● Listed entries:
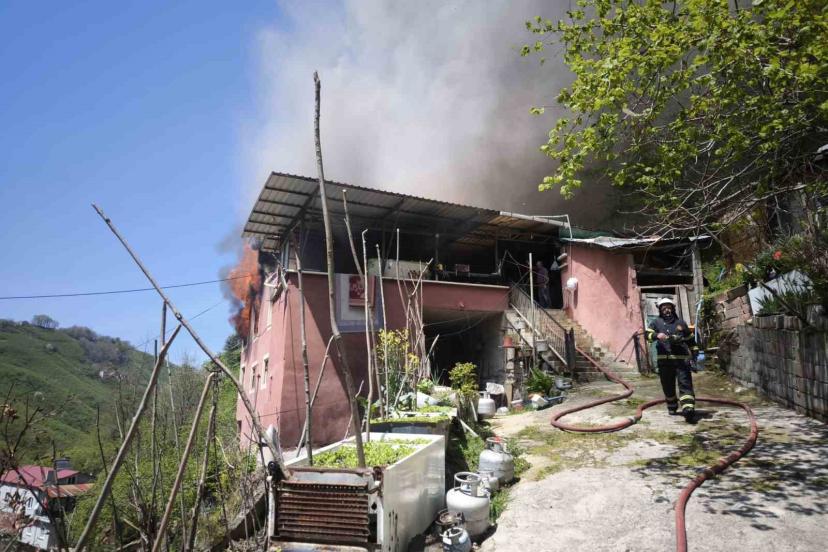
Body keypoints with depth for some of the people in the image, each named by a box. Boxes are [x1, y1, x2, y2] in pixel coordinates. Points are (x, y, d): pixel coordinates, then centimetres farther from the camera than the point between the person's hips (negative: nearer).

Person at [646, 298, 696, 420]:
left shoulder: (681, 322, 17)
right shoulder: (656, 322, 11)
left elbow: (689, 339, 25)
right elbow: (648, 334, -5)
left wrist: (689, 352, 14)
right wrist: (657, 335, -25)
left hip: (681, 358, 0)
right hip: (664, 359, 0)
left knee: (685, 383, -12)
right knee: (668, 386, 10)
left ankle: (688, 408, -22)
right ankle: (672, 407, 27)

--

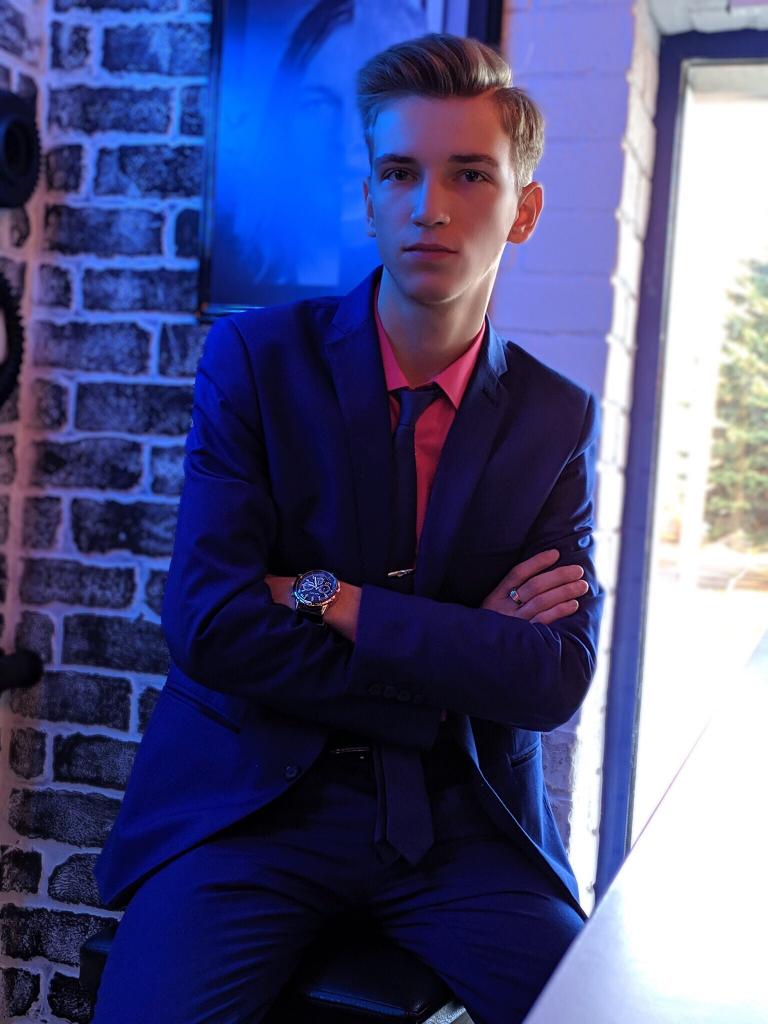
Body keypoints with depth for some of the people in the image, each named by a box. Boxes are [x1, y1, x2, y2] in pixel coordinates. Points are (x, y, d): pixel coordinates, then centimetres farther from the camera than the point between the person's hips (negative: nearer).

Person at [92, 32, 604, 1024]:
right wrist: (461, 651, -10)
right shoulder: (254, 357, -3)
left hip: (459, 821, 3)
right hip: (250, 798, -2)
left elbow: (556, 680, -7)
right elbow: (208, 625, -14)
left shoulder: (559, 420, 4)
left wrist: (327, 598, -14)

● Problem description:
Update the rows between the lines holding "left hip: (459, 821, 3)" and "left wrist: (327, 598, -14)", inclusive, so that each "hip" becomes "hip joint" and nothing else changes. Return only those lines.

● Task solution:
left hip joint: (459, 821, 3)
right hip joint: (250, 798, -2)
left elbow: (556, 680, -7)
right elbow: (208, 625, -14)
left shoulder: (559, 420, 4)
left wrist: (327, 598, -14)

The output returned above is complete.